As orientações da OMS, que se encontram incorporados nas bases de desenvolvimento do Plano Nacional de Saúde Mental ( 2013-2020 ), procuram contrariar a manutenção desse estigma, com a integração dos serviços de Psiquiatria nas unidades hospitalares e o desenvolvimento das unidades de saúde mental comunitárias.
Se estas últimas foram sendo constituídas na área de Coimbra (unidades ainda em fase de desenvolvimento), com equipas deficitárias de profissionais que possam desenvolver um trabalho não só de intervenção, mas de prevenção, mormente as recaídas – tendo mostrado a sua importância na resposta à grave crise provocada pelos incêndios, necessitando para o efeito de um reforço de técnicos, que deixaram de fazer a sua actividade habitual em prol de uma necessidade premente.
No âmbito assistencial, como parcialmente responsável na resposta, não posso deixar de referir o reduzido investimento que é feito na Psiquiatria em Coimbra e para isso bastará visitar as instalações para se concluir que não reúnem as condições técnicas e de conforto exigíveis para instalações hospitalares segundo as normas emanadas pela governação, com excepção das instaladas no Bloco Central.
Se ainda há poucos anos atrás, o Conselho de Administração de então nos sinalizava que se iria proceder a modificações e obras que fizessem, com as quais concordava, e transitar a enfermaria feminina para o Bloco Central, e o Hospital de Dia para o Bloco de Celas, onde fariam obras num pavilhão que integraria não só esta unidade, mas também as Consultas Externas de Psiquiatria, que continuam a ser realizadas em três polos diferentes, dificultando muito a sua governabilidade e orientação para os utentes.
Será que se pretende tratar a Psiquiatria como o parente pobre da Medicina?
Nos últimos anos temos vindo a verificar que os utentes internados nas enfermarias de psiquiatria são mais velhos e com múltiplas doenças e grandes complicações que necessitam de cuidados médicos diferenciados, facto que a retirada das enfermarias de psiquiatria do bloco central, poderão vir a prejudicar, facto que é por nós sentido no apoio nas unidades externas, como já referido.
Esperamos que na planificação de melhoria do Serviço de Psiquiatria se acautelem boas condições físicas e de recursos profissionais, na resposta global à necessidade dos doentes com patologia psiquiátrica, não descurando a necessidade de um adequado enquadramento nas instalações do Bloco Central que permitam a resolução das situações agudas e complicações médicas que hoje em dia muitos destes doentes apresentam.
Noutros países as modificações operadas nas reformas de saúde mental conduziram a redução dos custos (tal como em Portugal), que numa parcela significativa de poupança foram investidos para uma melhoria da saúde mental.
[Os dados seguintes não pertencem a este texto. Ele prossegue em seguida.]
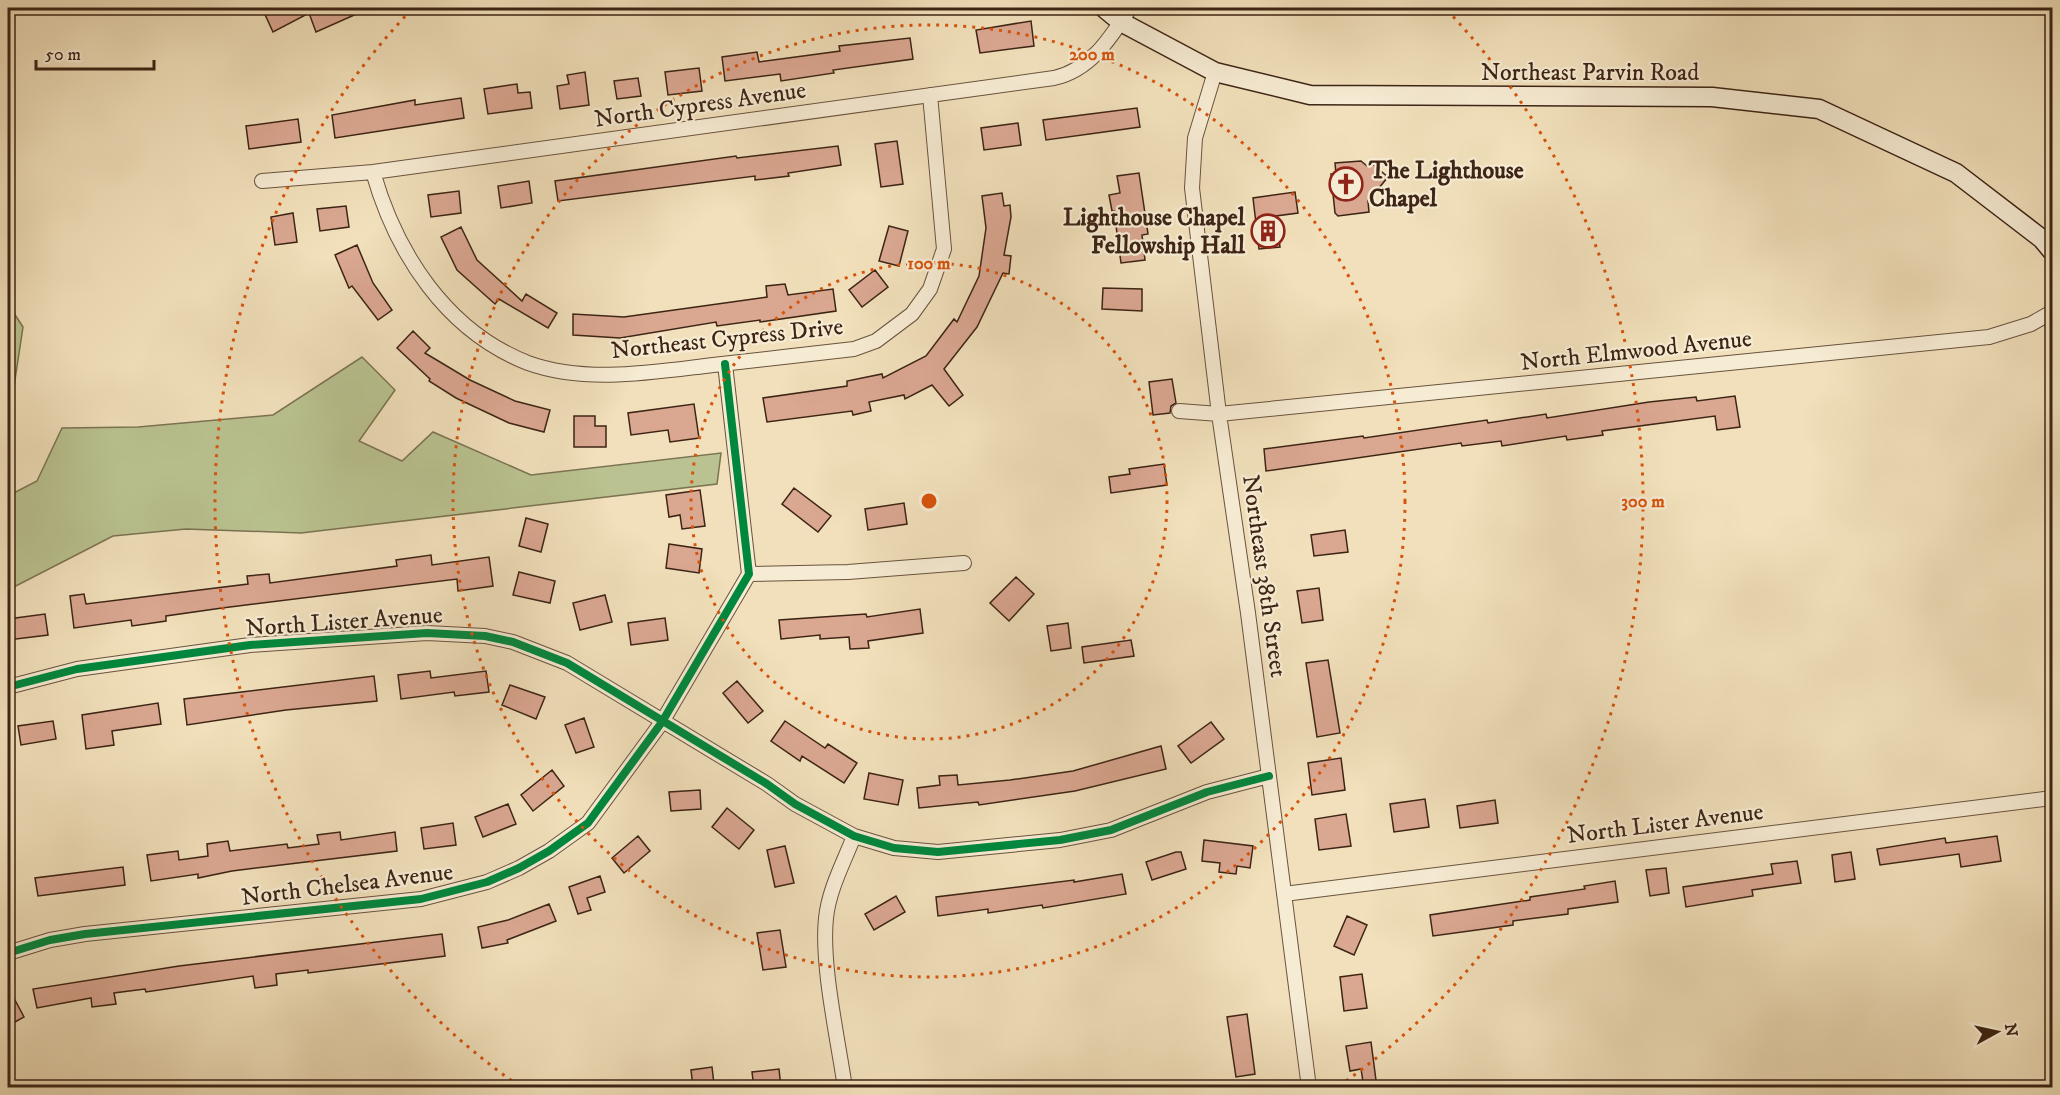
<svg xmlns="http://www.w3.org/2000/svg" width="2060" height="1095" font-family="'IM FELL DW Pica',serif">
<rect width="100%" height="100%" fill="#f1e0bb"/>
<filter id="stains"><feTurbulence type="fractalNoise" baseFrequency=".00333" numOctaves="4"/><feColorMatrix values="0 0 0 0 .2 0 0 0 0 .09 0 0 0 0 .02 0 0 0 .5 -.17"/></filter>
<radialGradient id="worn" r=".72"><stop offset=".6" stop-color="#630" stop-opacity="0"/><stop offset="1" stop-color="#630" stop-opacity=".3"/></radialGradient>
<path fill="#b9c290" stroke="#7b7352" stroke-width="1.5" d="M 8,304 L 23,327 L 8,426 Z
M 362,357 L 395,390 L 359,441 L 402,461 L 433,432 L 531,475 L 721,453 L 717,484 L 301,533 L 186,529 L 113,536 L 8,590 L 8,496 L 37,481 L 62,428 L 138,427 L 273,415 Z"/>
<path fill="#daa791" stroke="#3d2415" stroke-width="1.5" d="M 262,8 L 370,8 L 316,32 L 309,13 L 273,32 Z
M 1031,21 L 1034,46 L 980,53 L 976,30 Z
M 910,38 L 913,59 L 833,70 L 834,73 L 781,81 L 780,74 L 725,81 L 722,57 L 757,52 L 759,62 L 840,51 L 839,46 Z
M 699,68 L 702,91 L 668,95 L 665,72 Z
M 585,72 L 589,105 L 560,109 L 557,86 L 569,84 L 567,75 Z
M 638,78 L 641,96 L 617,99 L 614,81 Z
M 517,84 L 518,93 L 530,92 L 532,108 L 488,114 L 484,89 Z
M 461,98 L 464,118 L 335,138 L 332,115 L 415,100 L 415,105 Z
M 1137,108 L 1140,127 L 1046,140 L 1043,120 Z
M 298,119 L 301,142 L 249,149 L 246,126 Z
M 1018,123 L 1021,145 L 984,150 L 981,128 Z
M 897,141 L 903,184 L 881,187 L 875,144 Z
M 838,146 L 841,165 L 788,173 L 789,176 L 755,180 L 755,176 L 558,201 L 555,181 L 736,156 L 737,158 Z
M 1361,161 L 1367,166 L 1370,162 L 1388,177 L 1368,201 L 1369,212 L 1338,216 L 1335,213 L 1331,174 L 1336,174 L 1335,163 Z
M 1139,173 L 1148,234 L 1142,235 L 1145,260 L 1121,263 L 1114,211 L 1112,211 L 1109,195 L 1120,193 L 1117,176 Z
M 529,181 L 532,203 L 501,208 L 498,186 Z
M 459,191 L 461,213 L 431,217 L 428,195 Z
M 1295,192 L 1298,213 L 1276,216 L 1280,247 L 1259,249 L 1253,198 Z
M 1002,193 L 1004,206 L 1010,205 L 1011,217 L 1004,255 L 1011,256 L 1009,274 L 1003,273 L 977,327 L 944,369 L 963,395 L 949,406 L 932,385 L 905,399 L 904,395 L 869,402 L 871,411 L 853,415 L 852,411 L 767,422 L 763,398 L 847,386 L 847,381 L 882,374 L 883,378 L 926,356 L 954,319 L 957,322 L 979,276 L 986,228 L 982,196 Z
M 346,206 L 349,227 L 320,231 L 317,209 Z
M 293,213 L 297,242 L 275,245 L 271,217 Z
M 889,226 L 908,231 L 899,266 L 879,261 Z
M 461,227 L 477,260 L 522,301 L 526,294 L 557,313 L 548,328 L 499,299 L 495,304 L 457,270 L 441,237 Z
M 357,245 L 373,283 L 392,310 L 378,320 L 352,286 L 349,288 L 335,255 Z
M 875,270 L 888,287 L 862,307 L 849,290 Z
M 785,284 L 788,295 L 833,289 L 836,311 L 760,322 L 760,320 L 717,326 L 716,322 L 620,338 L 573,335 L 573,314 L 624,317 L 767,297 L 766,286 Z
M 1103,288 L 1142,289 L 1142,311 L 1102,309 Z
M 413,331 L 430,348 L 425,353 L 470,380 L 515,401 L 550,410 L 544,432 L 509,423 L 456,398 L 429,381 L 430,379 L 397,348 Z
M 1172,379 L 1176,403 L 1171,406 L 1170,413 L 1153,415 L 1149,382 Z
M 1735,396 L 1740,427 L 1717,430 L 1715,416 L 1602,431 L 1603,435 L 1567,440 L 1566,436 L 1502,446 L 1501,441 L 1462,446 L 1461,443 L 1266,471 L 1264,449 L 1363,436 L 1364,438 L 1487,420 L 1488,423 L 1546,414 L 1547,418 L 1649,402 L 1696,397 L 1697,401 Z
M 694,404 L 699,438 L 670,442 L 668,430 L 631,435 L 628,413 Z
M 574,416 L 595,416 L 595,426 L 606,426 L 606,447 L 574,447 Z
M 1164,464 L 1167,485 L 1111,493 L 1109,477 L 1130,474 L 1129,469 Z
M 794,488 L 831,516 L 818,532 L 782,504 Z
M 700,490 L 705,526 L 682,529 L 680,515 L 669,517 L 666,495 Z
M 904,503 L 907,524 L 868,530 L 865,509 Z
M 526,518 L 548,524 L 541,552 L 519,546 Z
M 1345,530 L 1348,552 L 1314,556 L 1311,535 Z
M 669,544 L 702,549 L 699,573 L 666,568 Z
M 431,555 L 432,565 L 489,557 L 493,586 L 458,591 L 457,579 L 222,608 L 166,616 L 166,621 L 132,626 L 131,620 L 74,628 L 70,596 L 84,594 L 86,604 L 248,584 L 247,576 L 269,574 L 270,583 L 397,566 L 396,560 Z
M 519,572 L 555,581 L 550,603 L 513,595 Z
M 1016,577 L 1034,594 L 1009,621 L 990,603 Z
M 1319,588 L 1323,620 L 1302,623 L 1297,591 Z
M 605,595 L 612,622 L 580,630 L 573,603 Z
M 920,609 L 923,633 L 868,641 L 869,648 L 850,649 L 849,637 L 820,639 L 820,635 L 781,639 L 779,620 L 866,614 L 867,617 Z
M 45,614 L 48,635 L 8,640 L 8,619 Z
M 665,618 L 668,640 L 631,645 L 628,623 Z
M 1068,623 L 1071,648 L 1051,651 L 1047,626 Z
M 1131,640 L 1134,656 L 1084,663 L 1082,647 Z
M 1328,660 L 1340,733 L 1317,737 L 1306,663 Z
M 430,671 L 431,678 L 486,671 L 489,692 L 455,696 L 454,692 L 401,699 L 398,675 Z
M 374,676 L 377,701 L 286,710 L 187,725 L 184,699 Z
M 737,681 L 763,711 L 748,723 L 723,693 Z
M 510,685 L 545,697 L 536,719 L 502,705 Z
M 158,703 L 161,724 L 112,731 L 114,745 L 86,749 L 82,715 Z
M 584,718 L 594,747 L 576,753 L 565,725 Z
M 53,721 L 56,739 L 21,745 L 18,726 Z
M 785,721 L 825,748 L 828,744 L 857,763 L 844,783 L 802,756 L 800,761 L 771,741 Z
M 1211,722 L 1224,739 L 1191,763 L 1178,746 Z
M 1161,746 L 1166,769 L 1075,791 L 979,805 L 978,802 L 919,808 L 917,788 L 940,785 L 939,776 L 957,775 L 958,785 L 1010,780 L 1073,771 Z
M 1341,758 L 1345,790 L 1312,795 L 1308,763 Z
M 552,770 L 564,786 L 533,811 L 521,795 Z
M 869,773 L 903,780 L 898,805 L 864,799 Z
M 700,790 L 701,809 L 671,811 L 669,792 Z
M 1425,799 L 1429,827 L 1394,832 L 1390,804 Z
M 1495,800 L 1498,823 L 1460,828 L 1457,806 Z
M 508,804 L 516,824 L 483,837 L 475,817 Z
M 727,808 L 754,830 L 739,849 L 712,827 Z
M 1346,814 L 1351,846 L 1319,850 L 1315,819 Z
M 453,823 L 456,845 L 424,849 L 421,828 Z
M 340,832 L 341,840 L 395,832 L 397,851 L 232,871 L 198,878 L 198,874 L 151,881 L 147,855 L 178,851 L 179,860 L 208,856 L 207,844 L 228,841 L 230,851 L 287,844 L 288,848 L 319,844 L 317,835 Z
M 638,836 L 650,851 L 624,873 L 612,858 Z
M 1997,836 L 2001,861 L 1961,867 L 1959,854 L 1880,865 L 1877,849 L 1945,838 L 1946,843 Z
M 1204,840 L 1253,846 L 1250,868 L 1237,866 L 1236,874 L 1219,872 L 1220,863 L 1202,861 Z
M 785,846 L 794,883 L 775,887 L 767,850 Z
M 1176,852 L 1181,852 L 1186,869 L 1152,880 L 1146,862 Z
M 1851,852 L 1855,879 L 1835,882 L 1832,855 Z
M 1797,861 L 1801,883 L 1752,890 L 1753,896 L 1686,907 L 1683,887 L 1773,874 L 1771,864 Z
M 123,867 L 125,885 L 38,896 L 35,878 Z
M 1666,868 L 1669,893 L 1650,896 L 1646,870 Z
M 1122,874 L 1126,894 L 1043,908 L 1042,905 L 988,913 L 988,909 L 938,916 L 936,897 L 1074,880 L 1074,882 Z
M 600,876 L 605,892 L 587,898 L 591,910 L 578,914 L 569,887 Z
M 1615,881 L 1618,902 L 1568,909 L 1568,914 L 1513,921 L 1513,925 L 1433,936 L 1430,915 L 1530,900 L 1530,897 L 1585,889 L 1584,886 Z
M 896,896 L 905,912 L 874,930 L 865,914 Z
M 549,904 L 556,921 L 507,940 L 508,943 L 482,948 L 478,927 L 508,920 Z
M 1347,916 L 1367,925 L 1354,955 L 1334,946 Z
M 780,930 L 786,967 L 763,970 L 757,933 Z
M 442,934 L 445,956 L 308,973 L 308,970 L 276,974 L 277,985 L 255,988 L 253,976 L 146,992 L 145,989 L 114,993 L 116,1004 L 92,1007 L 91,998 L 37,1008 L 33,989 L 179,966 Z
M 1362,974 L 1367,1008 L 1344,1011 L 1340,977 Z
M 8,987 L 24,1017 L 8,1026 Z
M 1247,1014 L 1255,1074 L 1236,1077 L 1227,1017 Z
M 1371,1042 L 1377,1088 L 1364,1088 L 1361,1069 L 1350,1071 L 1346,1046 Z
M 712,1067 L 714,1084 L 693,1087 L 691,1070 Z
M 779,1069 L 781,1088 L 754,1088 L 752,1072 Z"/>
<g fill="none" stroke-linecap="round" stroke-linejoin="round">
<g stroke="#6a533e" stroke-width="16">
<path id="street" d="M 1215,72 L 1195,138 L 1192,188 L 1219,414 L 1248,613 L 1309,1088
M 373,172 C 396,253 446,331 528,363 C 586,384 654,372 713,365 C 760,360 807,354 854,349 L 876,341 L 912,314 L 930,289 L 944,249 L 930,95
M 262,181 L 373,172 L 1054,78 C 1091,70 1111,37 1130,8
M 1179,411 L 1219,414 L 1989,337 L 2031,324 L 2052,312
M 749,574 L 848,572 L 964,563
M 8,687 L 77,669 L 250,645 L 427,633 L 485,636 L 513,642 L 567,663 L 767,784 L 795,804 L 854,836 L 894,848 L 938,852 L 1060,840 L 1111,830 L 1207,792 L 1269,776
M 1284,894 L 2052,798
M 8,953 L 50,940 L 85,934 L 421,899 L 487,882 L 519,868 L 549,851 L 588,823 L 662,722 L 749,574 L 725,364
M 845,1088 C 838,1039 821,965 826,918 C 829,889 844,862 854,836"/>
</g>
<g stroke="#3d2415" stroke-width="21">
<path id="secondary" d="M 1104,8 L 1121,22 L 1215,72 L 1310,95 L 1712,97 L 1819,109 L 1956,173 L 2042,239 L 2052,251"/>
</g>
<use href="#street" stroke="#f6ebd3" stroke-width="14"/>
<use href="#secondary" stroke="#f6ebd3" stroke-width="18"/>
<g stroke="#f6ebd3" stroke-width="11">
<path id="cycleway" d="M 8,687 L 77,669 L 250,645 L 427,633 L 485,636 L 513,642 L 567,663 L 767,784 L 795,804 L 854,836 L 894,848 L 938,852 L 1060,840 L 1111,830 L 1207,792 L 1269,776
M 8,953 L 50,940 L 85,934 L 421,899 L 487,882 L 519,868 L 549,851 L 588,823 L 662,722 L 749,574 L 725,364"/>
</g>
<use href="#cycleway" stroke="#00873e" stroke-width="8"/>
</g>
<g fill="none" stroke="#d7540d" stroke-width="3" stroke-dasharray="3 6">
<circle cx="929" cy="501" r="238"/>
<circle cx="929" cy="501" r="476"/>
<path d="M519 1086A714 714 0 0 1 411 10M1447 10A714 714 0 0 1 1339 1086"/>
</g>
<defs>
<g id="church-ring" transform="scale(1.725)"><circle r="9.5" fill="#f6ebd3" stroke="#8f2418" stroke-width="1.5"/><path d="M-1.2-6h2.4v3.5h3.3v2.4h-3.3V6h-2.4V-.1h-3.3v-2.4h3.3Z" fill="#8f2418"/></g>
<g id="building-ring" transform="scale(1.725)"><circle r="9.5" fill="#f6ebd3" stroke="#8f2418" stroke-width="1.5"/><path d="M-4-6H4V6H1V3H-1V6H-4ZM-2.5-4.3h1.7v1.8h-1.7ZM.8-4.3h1.7v1.8H.8ZM-2.5-1h1.7V.8h-1.7ZM.8-1h1.7V.8H.8Z" fill="#8f2418"/></g>
</defs>
<g fill-rule="evenodd">
<use href="#church-ring" x="1346" y="184"/>
<use href="#building-ring" x="1268" y="231"/>
</g>
<g text-anchor="middle" stroke-width="4.5" stroke-linejoin="round" paint-order="stroke">
<g font-size="24" fill="#3d2415" stroke="#f6ebd3">
<text x="1590" y="80">Northeast Parvin Road</text>
<text transform="translate(700 104) rotate(-8)" y="8">North Cypress Avenue</text>
<text transform="translate(727 338) rotate(-6)" y="8">Northeast Cypress Drive</text>
<text transform="translate(1636 350) rotate(-6)" y="8">North Elmwood Avenue</text>
<text transform="translate(1265 576) rotate(82)" y="8">Northeast 38th Street</text>
<text transform="translate(344 621) rotate(-4)" y="8">North Lister Avenue</text>
<text transform="translate(1665 823) rotate(-7)" y="8">North Lister Avenue</text>
<text transform="translate(347 884) rotate(-7)" y="8">North Chelsea Avenue</text>
</g>
<g font-size="24" font-weight="bold" fill="#3d2415" stroke="#f6ebd3" text-anchor="start">
<text x="1369" y="178">The Lighthouse<tspan x="1369" dy="28">Chapel</tspan></text>
<text x="1245" y="225" text-anchor="end">Lighthouse Chapel<tspan x="1245" dy="28">Fellowship Hall</tspan></text>
</g>
</g>
<circle cx="929" cy="501" r="9" fill="#d7540d" stroke="#f6ebd3" stroke-width="3"/>
<g font-size="18" text-anchor="middle" font-weight="bold" fill="#d7540d" stroke="#f6ebd3" stroke-width="4.5" stroke-linejoin="round" paint-order="stroke">
<text x="1092" y="60">200 m</text>
<text x="929" y="269">100 m</text>
<text x="1643" y="507">300 m</text>
</g>
<rect width="2060" height="1095" fill="none" stroke="#f1e0bb" stroke-width="30"/>
<rect x="9" y="9" width="2042" height="1077" fill="none" stroke="#3d2415" stroke-width="3"/>
<rect x="15" y="15" width="2030" height="1065" fill="none" stroke="#3d2415" stroke-width="1.5"/>
<g transform="translate(1997 1032) rotate(82)" stroke="#f6ebd3" stroke-width="4.5" paint-order="stroke">
<path d="M0-4.5L10 22L0 15L-10 22Z" fill="#3d2415"/>
<text y="-9" font-size="16" font-weight="bold" text-anchor="middle" fill="#3d2415">N</text>
</g>
<path d="M36 60v9h118v-9" fill="none" stroke="#3d2415" stroke-width="3"/>
<text x="45" y="60" font-size="18" fill="#3d2415" stroke="#f6ebd3" stroke-width="4.5" paint-order="stroke">50 m</text>
<rect width="100%" height="100%" filter="url(#stains)"/>
<rect width="100%" height="100%" fill="url(#worn)"/>
</svg>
Quando será feito o mesmo em Portugal/Coimbra?
Fala-se muito na Maternidade como um importante investimento na área da saúde,a que não tenho qualquer objecção, entendendo a necessidade de melhorar as condições assistenciais das parturientes e das crianças.
Não seria importante que essa iniciativa se enquadrasse num amplo investimento na área da saúde, como resposta global para os problemas existentes na saúde?
Não seria a oportunidade para melhorar os cuidados e criar uma Psiquiatria mais robusta para fazer face aos desafios no sec. XXI?
E sobre as pessoas mais velhas? Já existe alguma preocupação de encontrar respostas integradas e personalizadas de saúde (onde também deve estar integrada a psiquiatria) para este grupo etário que cada vez é maior? Essa sim uma prioridade que continua esquecida!